**Work request**
Each line below from the line with "Last Result |" to the line with "- 如果它既有左单位元，又有右单位元，那么两者相等。" must be copied exactly, including those two, and no picture may appear in the copy.

**Supplied records**
+-------+

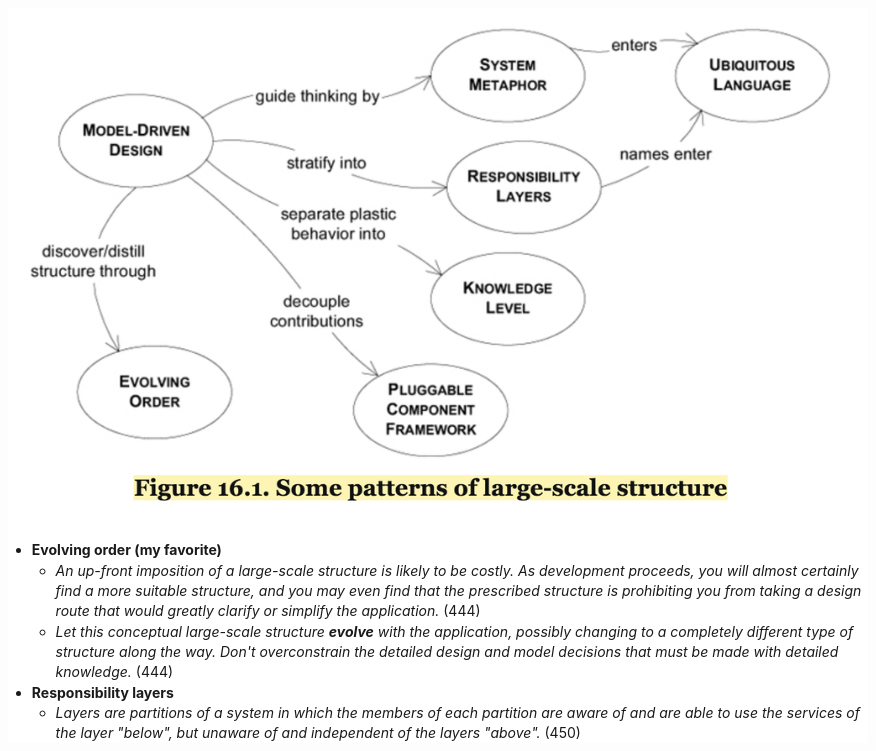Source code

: ![large-scale-structure](/images/books/domain-driven-design-large-scale-structure.png)

* **Evolving order (my favorite)**
  * _An up-front imposition of a large-scale structure is likely to be
    costly. As development proceeds, you will almost certainly find a
    more suitable structure, and you may even find that the prescribed
    structure is prohibiting you from taking a design route that would
    greatly clarify or simplify the application._ (444)
  * _Let this conceptual large-scale structure **evolve** with the
    application, possibly changing to a completely different type of
    structure along the way. Don't overconstrain the detailed design and
    model decisions that must be made with detailed knowledge._ (444)
* **Responsibility layers**
  * _Layers are partitions of a system in which the members of each
    partition are aware of and are able to use the services of the layer
    "below", but unaware of and independent of the layers "above"._
    (450)
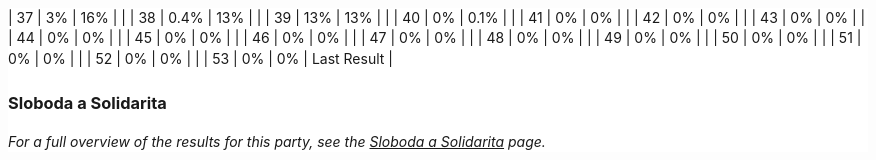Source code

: | 37 | 3% | 16% |  |
| 38 | 0.4% | 13% |  |
| 39 | 13% | 13% |  |
| 40 | 0% | 0.1% |  |
| 41 | 0% | 0% |  |
| 42 | 0% | 0% |  |
| 43 | 0% | 0% |  |
| 44 | 0% | 0% |  |
| 45 | 0% | 0% |  |
| 46 | 0% | 0% |  |
| 47 | 0% | 0% |  |
| 48 | 0% | 0% |  |
| 49 | 0% | 0% |  |
| 50 | 0% | 0% |  |
| 51 | 0% | 0% |  |
| 52 | 0% | 0% |  |
| 53 | 0% | 0% | Last Result |

### Sloboda a Solidarita

*For a full overview of the results for this party, see the [Sloboda a Solidarita](party-slobodaasolidarita.html) page.*
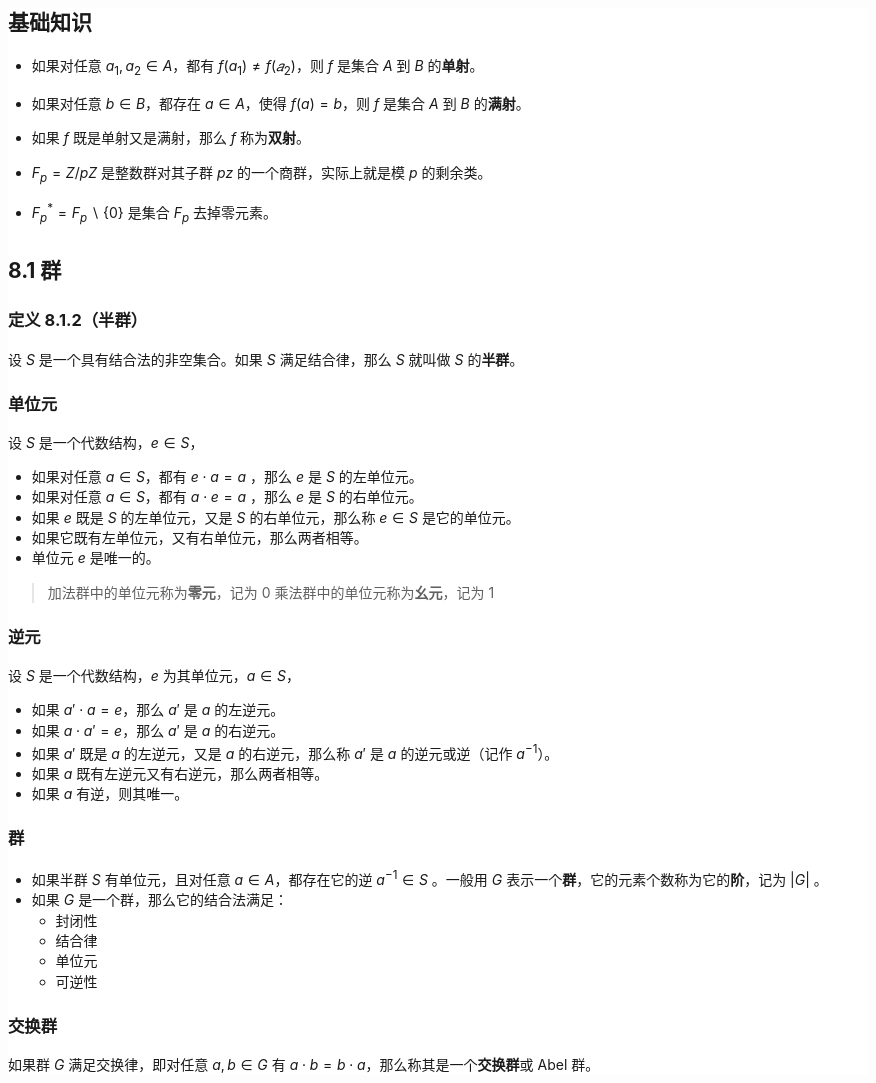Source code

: ## 基础知识

- 如果对任意 $a_1,a_2\in A$，都有 $f(a_1)\ne f(𝑎_2)$，则 $f$ 是集合 $A$ 到 $B$ 的**单射**。
- 如果对任意 $b\in B$，都存在 $a\in A$，使得 $f(a)=b$，则 $f$ 是集合 $A$ 到 $B$ 的**满射**。
- 如果 $f$ 既是单射又是满射，那么 $f$ 称为**双射**。

- $F_p=Z/pZ$ 是整数群对其子群 $pz$ 的一个商群，实际上就是模 $p$ 的剩余类。
- $F_p^*=F_p\backslash\{0\}$ 是集合 $F_p$ 去掉零元素。


## 8.1 群

### 定义 8.1.2（半群）

设 $S$ 是一个具有结合法的非空集合。如果 $S$ 满足结合律，那么 $S$ 就叫做 $S$ 的**半群**。


### 单位元

设 $S$ 是一个代数结构，$e\in S$，
- 如果对任意 $a\in S$，都有 $e\cdot a=a$ ，那么 $e$ 是 $S$ 的左单位元。
- 如果对任意 $a\in S$，都有 $a\cdot e=a$ ，那么 $e$ 是 $S$ 的右单位元。
- 如果 $e$ 既是 $S$ 的左单位元，又是 $S$ 的右单位元，那么称 $e\in S$ 是它的单位元。
- 如果它既有左单位元，又有右单位元，那么两者相等。
- 单位元 $e$ 是唯一的。
> 加法群中的单位元称为**零元**，记为 $0$ 
> 乘法群中的单位元称为**幺元**，记为 $1$ 


### 逆元

设 $S$ 是一个代数结构，$e$ 为其单位元，$a\in S$，
- 如果 $a'\cdot a=e$，那么 $a'$ 是 $a$ 的左逆元。
- 如果 $a\cdot a'=e$，那么 $a'$ 是 $a$ 的右逆元。
- 如果 $a'$ 既是 $a$ 的左逆元，又是 $a$ 的右逆元，那么称 $a'$ 是 $a$ 的逆元或逆（记作 $a^{-1}$）。
- 如果 $a$ 既有左逆元又有右逆元，那么两者相等。
- 如果 $a$ 有逆，则其唯一。


### 群

- 如果半群 $S$ 有单位元，且对任意 $a\in A$，都存在它的逆 $a^{-1}\in S$ 。一般用 $G$ 表示一个**群**，它的元素个数称为它的**阶**，记为 $\left|G\right|$ 。
- 如果 $G$ 是一个群，那么它的结合法满足：
	- 封闭性
	- 结合律
	- 单位元
	- 可逆性


### 交换群

如果群 $G$ 满足交换律，即对任意 $a,b\in G$ 有 $a\cdot b=b\cdot a$，那么称其是一个**交换群**或 $\mathrm{Abel}$ 群。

+-------+

**Output below**
| 53 | 0% | 0% | Last Result |

### Sloboda a Solidarita

*For a full overview of the results for this party, see the [Sloboda a Solidarita](party-slobodaasolidarita.html) page.*
Source code

: ## 基础知识

- 如果对任意 $a_1,a_2\in A$，都有 $f(a_1)\ne f(𝑎_2)$，则 $f$ 是集合 $A$ 到 $B$ 的**单射**。
- 如果对任意 $b\in B$，都存在 $a\in A$，使得 $f(a)=b$，则 $f$ 是集合 $A$ 到 $B$ 的**满射**。
- 如果 $f$ 既是单射又是满射，那么 $f$ 称为**双射**。

- $F_p=Z/pZ$ 是整数群对其子群 $pz$ 的一个商群，实际上就是模 $p$ 的剩余类。
- $F_p^*=F_p\backslash\{0\}$ 是集合 $F_p$ 去掉零元素。


## 8.1 群

### 定义 8.1.2（半群）

设 $S$ 是一个具有结合法的非空集合。如果 $S$ 满足结合律，那么 $S$ 就叫做 $S$ 的**半群**。


### 单位元

设 $S$ 是一个代数结构，$e\in S$，
- 如果对任意 $a\in S$，都有 $e\cdot a=a$ ，那么 $e$ 是 $S$ 的左单位元。
- 如果对任意 $a\in S$，都有 $a\cdot e=a$ ，那么 $e$ 是 $S$ 的右单位元。
- 如果 $e$ 既是 $S$ 的左单位元，又是 $S$ 的右单位元，那么称 $e\in S$ 是它的单位元。
- 如果它既有左单位元，又有右单位元，那么两者相等。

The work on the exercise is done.